LA RIVOLUZIONE “COLTURALE” DA BIFO A BADIALE di G.P.

 

E’ proprio vero che in epoche di crisi e di sconvolgimenti sistemici fioriscono cialtronerie di ogni genere, immani abiezioni scandite profeticamente da pretacci baldanzosi i quali, in nome di una morale superiore, annunciano al mondo le buone ricette per le osterie del futuro.

Ma di taverna in cantina, di bettola in fiaschetteria, il giro sborniante prima poi prende una brutta piega. I seguaci stolti e passivi non hanno che da ricavarne il fegato a pezzi mentre i moralizzatori, falsamente indignati, eviteranno ancora il rogo liberandosi dei cenci indossati nelle migliori occasioni popolari.

E’ il triste déjà vu di una trama speculativa “ricamata di fiori retorici di begli spiriti, impregnata di rugiada sentimentale febbricitante di amore” (Marx), nella quale i dominati si sono già lasciati irretire troppe volte.

I dominati sono presi nella morsa e se da un lato devono guardarsi dai preti con la bandiera rossa, dall’altro vedono avanzare un’orda di “economisti, filantropi, umanitari, miglioratori della situazione delle classi lavoratrici, organizzatori di beneficenze, protettori degli animali, fondatori di società di temperanza e tutta una variopinta genìa di oscuri riformatori” (ancora Marx, signori miei!), i quali, senza mai discendere dal loro Olimpo “di classe” calano corde irraggiungibili sul popolo che annaspa.

Il variopinto club degli affabulatori e degli incalliti chiacchieroni rivoluzionari associa alla causa sempre le stesse facce di bronzo con la stessa voglia di prenderci per il culo.

Di frottola in frottola si coltivano il loro separato orticello di fedeli ai quali promettono cibi biologici a volontà e liberi rapporti sociali in libero allottment.
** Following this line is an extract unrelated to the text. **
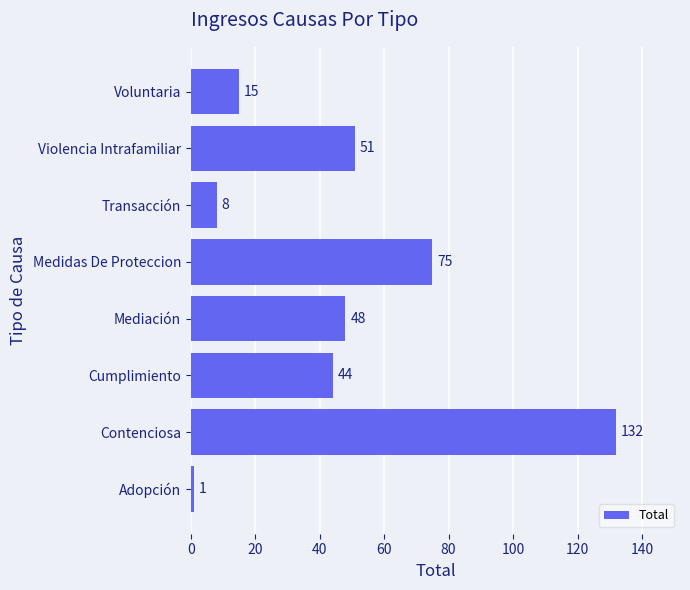

Are the bars horizontal?

Yes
Aguzzate le orecchie e deprimete il cervello che la fine del capitalismo è vicina, parola di frate Bifo da Bologna. Ecco cosa sostiene questo “essere” puro desiderio che da trent’anni annuncia la fine della barbarie: “Non ci sarà nessuna ripresa, parliamoci chiaro. Non ci sarà ripresa  perché la storia della crescita è finita. E’ finita non solo perché il sistema finanziario globale è entrato in un buco nero, non solo perché l’indebitamento occidentale ha mangiato la ricchezza delle prossime due generazioni, ma anche perché le risorse fisiche del pianeta sono esauste, esaurite. E anche le risorse psichiche dei lavoratori e della società intera sono al collasso.”  Qualcuno annoti la divinazione che il prossimo millennio sarà quello buono… Ma non è finita, occorre dimostrare al Capitale che sin da ora il popolo dell’esodo può fare a meno del suo comando: “Bisogna moltiplicare gli orti cittadini, creare le condizioni dell’autosufficienza alimentare della società dal capitale”. Voilà: dalla rivoluzione culturale alla coltura rivoluzionaria, roba da far cascare i meloni sotto ai piedi.

Ma concludiamo in bellezza citando, infine, dal vangelo secondo Badiale. Il comunismo, per costui, sarebbe caduto, in terra e in cielo, per un limite morale, ragion per cui solo “abbandonando tale errore morale” saranno, infine, spalancate all’umanità le porte di un mondo più giusto. In cosa consiste precisamente questo limite morale? Nella assenza di un’autentica convinzione, da parte degli uomini in lotta, circa il valore degli ideali che guidano le loro superiori aspirazioni.  Orsù, è arrivato il momento di un collettivo outing politico-morale con tanto di battimenti sul petto. I più arditi si servano pure del cilicio che tanto il comunismo è sempre a portata di pentimento.